Re: Comparing Raw Values of the Age Property

2017-05-23 Thread Richard Wordingham via Unicode
On Tue, 23 May 2017 17:44:49 -0700
Ken Whistler via Unicode  wrote:
 
> Ah, but keep in mind, if projecting out to Version 23.0 (in the year 
> 2030, by our current schedule), there is a significant chance that 
> particular UCD data files may have morphed into something entirely 
> different. Recall how at one point Unihan.txt morphed into Unihan.zip 
> with multiple subpart files. Even though the maintainers of the UCD
> data files do our best to maintain them to be as stable as possible,
> their content and sometimes their formats do morph gradually from
> release to release. Just don't expect *any* parser to be completely
> forward proofed against what *might* happen in the UCD in some future
> version.

So long as the parser chokes on the new input, that is not too bad for
my programs, which rely on being directed to a local copy of the
UCD.  That issue would be nastier for any program that tries to keep
abreast of Unicode additions by downloading the relevant parts of the
UCD.

> On the other hand, for the property Age, even in the absence of 
> normative definitions of invariants for the property values, given 
> recent practice, it is pretty damn safe to assume:

> A. Major versions will continue to have two digits, incremented by
> one for each subsequent version: 10, 11, 12, ... 99.
> B. Minor versions will mostly (if not entirely) consist of the value 
> "0", and will never require two digits.

> Assumption A will get you through this century, which by my
> estimation should well exceed the lifetime of any code you might be
> writing now that depends on it.

Yes, but
http://www.thejokeshop.org/2008/12/as-useful-as-a-cobol-programmer/ .

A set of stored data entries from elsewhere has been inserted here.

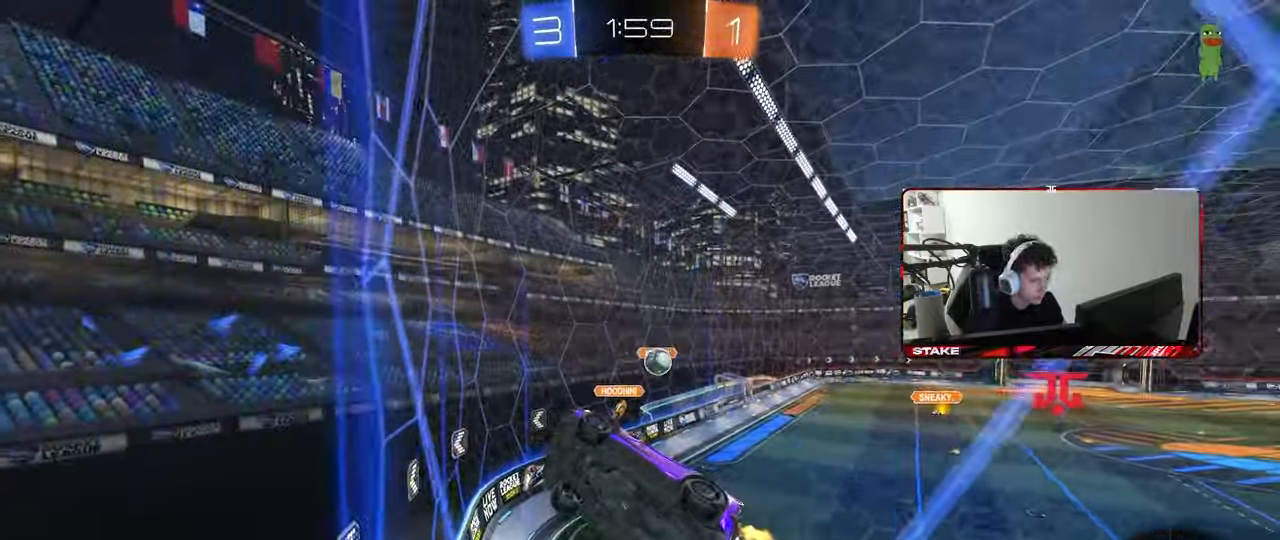
{"keys": ["a", "w"], "mouse": [], "mouse_move": "still", "events": [[100, "shift", "up"], [333, "shift", "down"], [467, "shift", "up"]]}
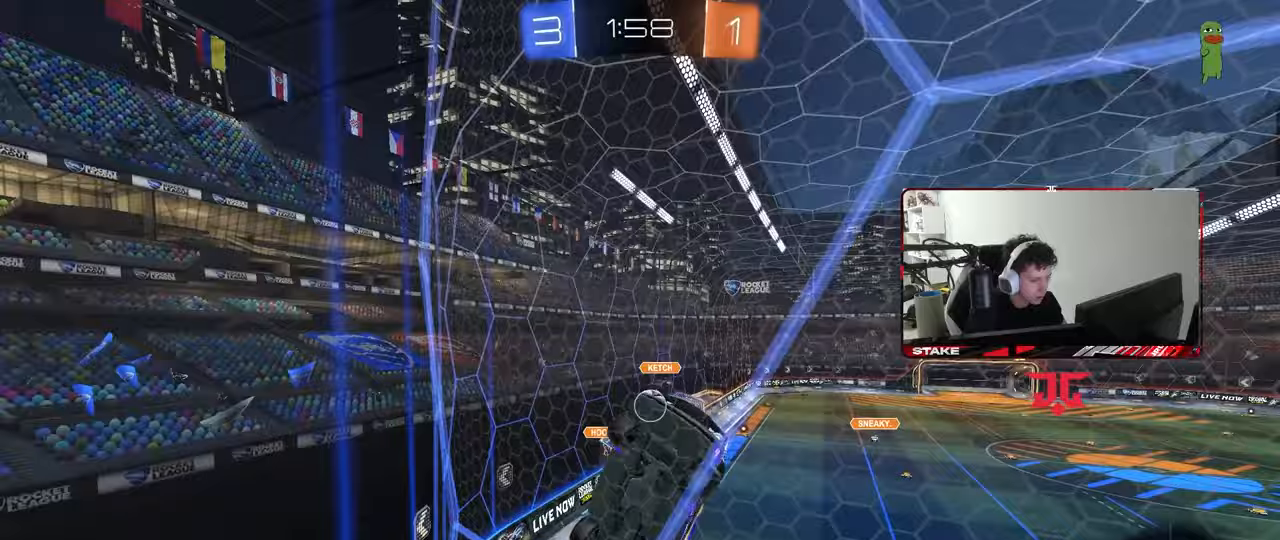
{"keys": ["a", "w"], "mouse": [], "mouse_move": "still", "events": []}
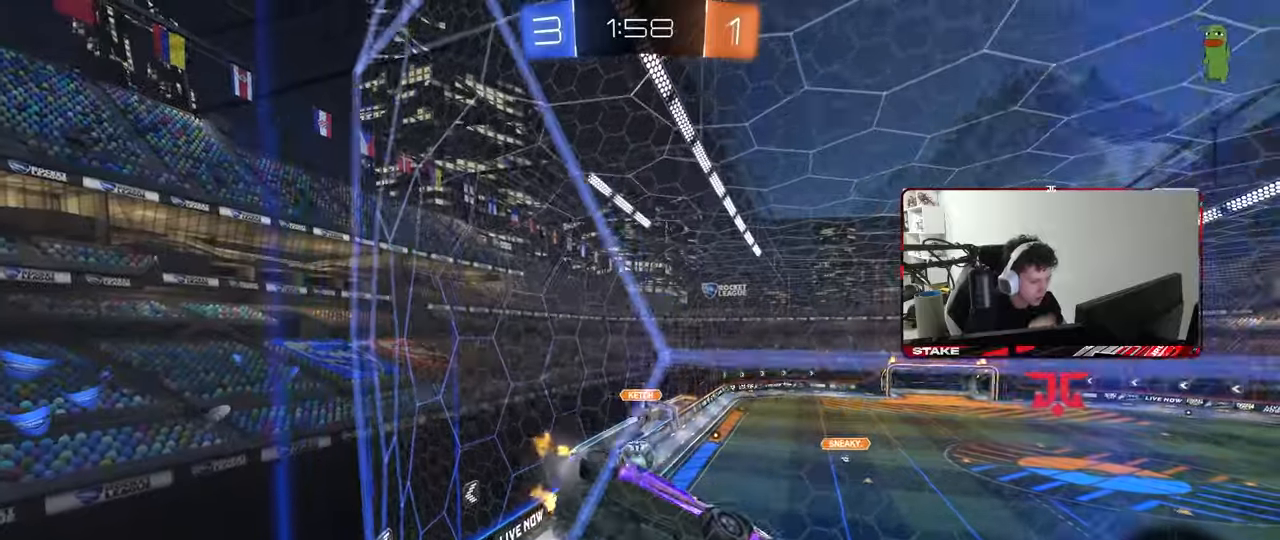
{"keys": ["d"], "mouse": [], "mouse_move": "still", "events": [[183, "w", "up"], [267, "s", "down"], [317, "a", "up"], [367, "d", "down"], [417, "s", "up"]]}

> BTW, unlike many actual products, the version numbering of the
> Unicode Standard is not really driven by marketing concerns. So there
> is very little chance of some version sequence for Unicode that ends
> up fitting a pattern like: 3.0, 3.1, 95 or NT, 98, 2000, XP, Vista,
> 7, 8, 8.1, 10 ... ;-)

The risk I saw was that someone would decide to deprecate value names
that look like floating point numbers, so that the relevant value for
Version 17.0.0 would be named V17_0 and have no aliases.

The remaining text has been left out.